ROSS Loses To TR Bigtime: Judge looked at possible copyright infringement defenses for Ross Intelligence and said, ‘I reject them all.’

Header Image: US District Court of Delaware judge Stephanos Bibas

This is not looking good for ROSS , which as we all know no longer actually exists other than in name.

I’m looking forward to seeing the Caseway guy’s reaction to this after his run in with CANLII 

As they say.. The plot thickens

The Verge

On Tuesday, US District Court of Delaware judge Stephanos Bibas issued a partial summary judgment in favor of Thomson Reuters in its copyright infringement lawsuit against Ross Intelligence, a legal AI startup. Filed in 2020, it’s one of the first cases that will deal with the legality of AI tools and how they are trained, often using copyrighted data scraped from somewhere else without license or permission.

Similar lawsuits against OpenAI, Microsoft, and other AI giants are currently winding their way through the courts, and they could come down to similar questions about whether or not the AI tools can claim a “fair use” defense of using copyrighted material.

 

In a statement given to The Verge by Thomson Reuters spokesperson Jeff McCoy, the company said:

We are pleased that the court granted summary judgment in our favor and concluded that Westlaw’s editorial content created and maintained by our attorney editors, is protected by copyright and cannot be used without our consent. The copying of our content was not “fair use.”

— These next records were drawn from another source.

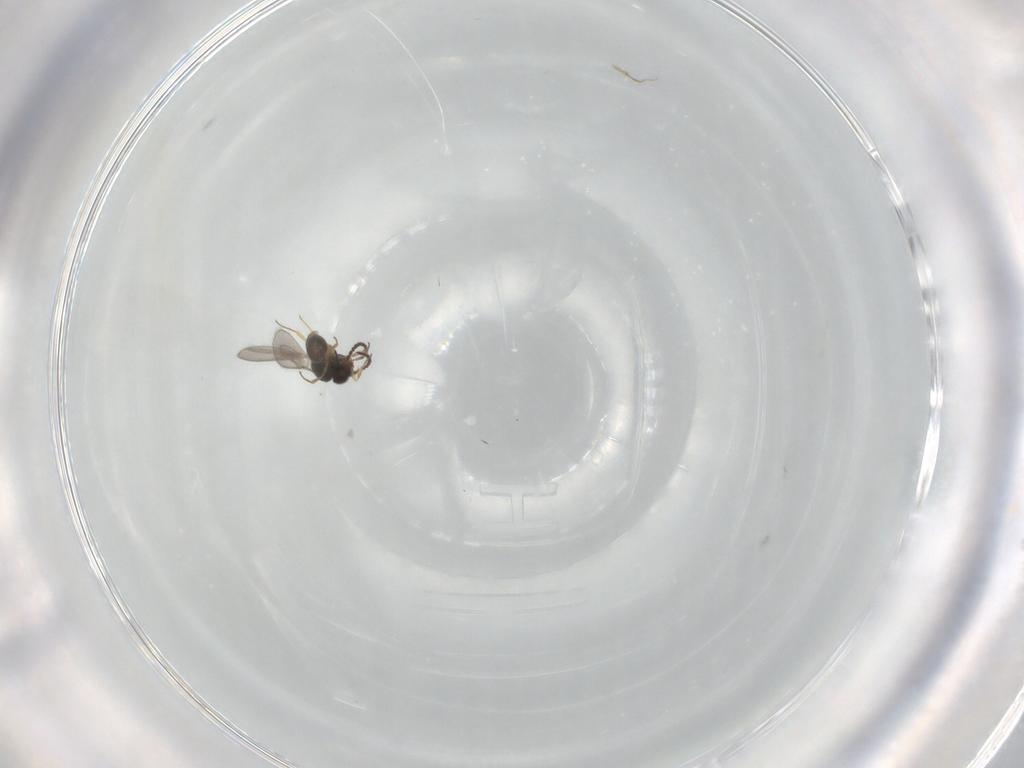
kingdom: Animalia
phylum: Arthropoda
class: Insecta
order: Hymenoptera
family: Scelionidae
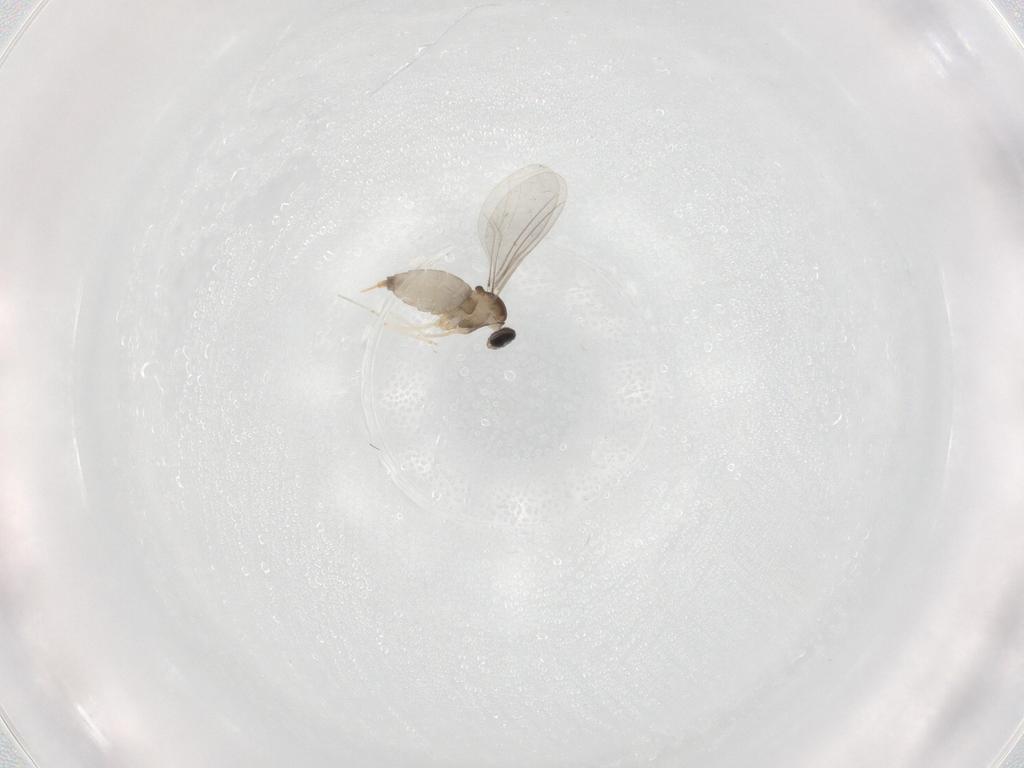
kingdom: Animalia
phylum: Arthropoda
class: Insecta
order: Diptera
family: Cecidomyiidae
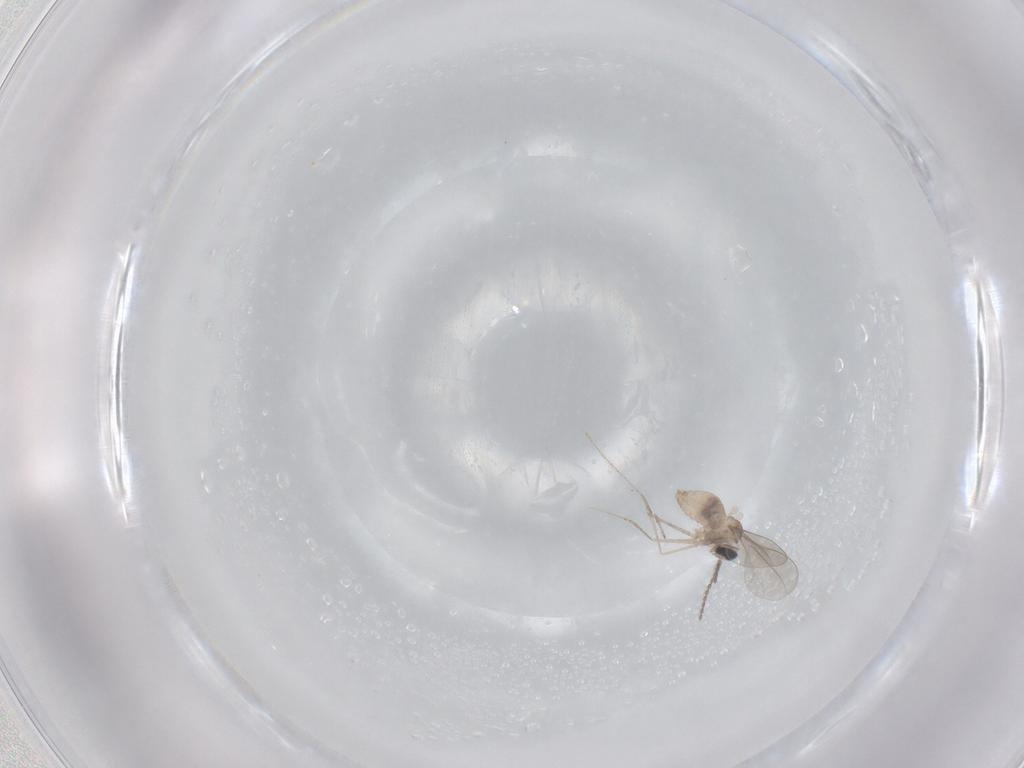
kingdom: Animalia
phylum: Arthropoda
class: Insecta
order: Diptera
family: Cecidomyiidae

However, as the judge noted, this case involved “non-generative” AI, not a generative AI tool like an LLM. Ross shut down in 2021, calling the lawsuit “spurious” but saying it was unable to raise enough funding to keep going while caught up in a legal battle.

As reported previously by Wired, today Judge Bibas wrote in his decision, “None of Ross’s possible defenses holds water” against accusations of copyright infringement, and ultimately rejected Ross’s fair-use defense, relying heavily on the factor of how Ross’s use of copyrighted material affected the market for the original work’s value by building a direct competitor.